◆ Tarefas a realizar:
A. Segundo o texto sobre o acórdão do Tribunal da Relação do Porto, onde se realizou a manifestação contra o sexismo na Justiça?
B. Prolongue o texto sobre o acórdão do Tribunal da Relação do Porto a partir do ponto em que termina.

◆ Excerto do documento:

⟨

As reações ao polémico acórdão do Tribunal da Relação do Porto, que decidiu manter a pena suspensa para os dois funcionários de uma discoteca que abusaram sexualmente de uma jovem de 26 anos, tomaram conta das redes sociais nos últimos dias. Foram várias as partilhas e os movimentos feministas que se pronunciaram sobre o tema: será a Justiça em Portugal preconceituosa e sexista? Diminui as vítimas de crimes? Até houve uma manifestação no Largo Amor de Perdição, na cidade do Porto, com o objetivo de lutar contra o sexismo na Justiça.
Os factos que ocorreram em Vila Nova de Gaia, porém, estão longe de ser únicos. Nos últimos anos houve várias decisões polémicas que deixaram os portugueses indignados. Ainda no que diz respeito a crimes sexuais, em 2011, o Tribunal da Relação do Porto absolveu um psiquiatra num caso de violação de uma paciente grávida de 34 semanas.
De acordo com a decisão da Relação, o desrespeito pela vontade da ofendida não foi qualificado como um ato de violência. Os juízes entenderam que a vítima poderia ter resistido, «a não ser que se admitisse que o mero ato de agarrar a cabeça provoca inevitável e automaticamente a abertura da boca».

⟩

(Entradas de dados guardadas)

⟨

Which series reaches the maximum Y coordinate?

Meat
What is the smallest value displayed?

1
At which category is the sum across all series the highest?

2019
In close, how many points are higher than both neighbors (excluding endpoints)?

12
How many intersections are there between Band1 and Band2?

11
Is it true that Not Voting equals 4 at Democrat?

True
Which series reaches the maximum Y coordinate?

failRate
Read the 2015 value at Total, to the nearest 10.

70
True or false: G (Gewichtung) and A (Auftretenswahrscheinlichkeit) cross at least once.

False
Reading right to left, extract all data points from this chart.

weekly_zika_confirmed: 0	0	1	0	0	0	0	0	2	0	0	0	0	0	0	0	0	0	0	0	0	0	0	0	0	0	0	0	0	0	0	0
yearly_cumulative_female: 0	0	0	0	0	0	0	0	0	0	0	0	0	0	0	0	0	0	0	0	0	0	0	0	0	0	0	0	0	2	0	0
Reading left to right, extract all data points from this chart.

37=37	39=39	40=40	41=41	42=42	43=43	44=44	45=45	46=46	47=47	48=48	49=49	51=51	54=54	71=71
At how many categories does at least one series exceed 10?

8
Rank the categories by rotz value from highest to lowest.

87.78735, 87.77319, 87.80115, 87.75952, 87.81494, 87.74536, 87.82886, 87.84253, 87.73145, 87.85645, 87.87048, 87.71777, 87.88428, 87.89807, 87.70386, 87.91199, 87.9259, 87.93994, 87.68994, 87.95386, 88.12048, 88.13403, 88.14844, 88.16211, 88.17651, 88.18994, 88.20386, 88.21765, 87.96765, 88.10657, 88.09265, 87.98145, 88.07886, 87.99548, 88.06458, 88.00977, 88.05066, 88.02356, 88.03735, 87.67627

⟩

◆ Resultados por tarefa:
A. No Largo Amor de Perdição, na cidade do Porto.

B.
Em 1989, o Supremo Tribunal considerou que duas turistas sequestradas à saída de Almancil (concelho de Loulé) e que viriam a ser violadas por dois homens tinham sido culpadas, em parte, pelo sucedido, por terem sido ingénuas e provocadoras. «Se é certo que se tratam de dois crimes repugnantes, as duas ofendidas muito contribuíram para a sua realização», refere o acórdão.
Já em julho do ano passado, foi o Tribunal Europeu dos Direitos do Homem (TEDH) que condenou uma decisão da Justiça portuguesa. Desta vez foi um processo de negligência médica que ocorreu em 2015. Nesse ano, o Supremo Tribunal Administrativo decidiu reduzir o valor de indemnização a uma mulher que tinha ficado com lesões irreversíveis, após uma cirurgia na Maternidade Alfredo da Costa.
No acórdão que baixou a indemnização a pagar à vítima, os juízes consideraram que o problema de saúde da autora do processo já era de longa data e que a operação apenas agravou as queixas que não eram consideradas como novas. Mas foi a observação que se segue a gerar a revolta dos portugueses: «Importa não esquecer que a autora (da ação) na data da operação já tinha 50 anos e dois filhos, isto é, uma idade em que a sexualidade não tem a importância que assume em idades mais jovens».
Para o TEDH, a infração foi clara: a Justiça portuguesa violou os artigos 14.º e 8.º da Convenção Europeia dos Direitos do Homem, a proibição de discriminação e o direito ao respeito pela vida privada e familiar. «A decisão baseou-se sobretudo na ideia de senso comum de que a sexualidade não é tão importante para uma mulher de 50 anos e mãe de dois filhos como é para alguém mais novo», contestou o Tribunal Europeu dos Diretos do Homem.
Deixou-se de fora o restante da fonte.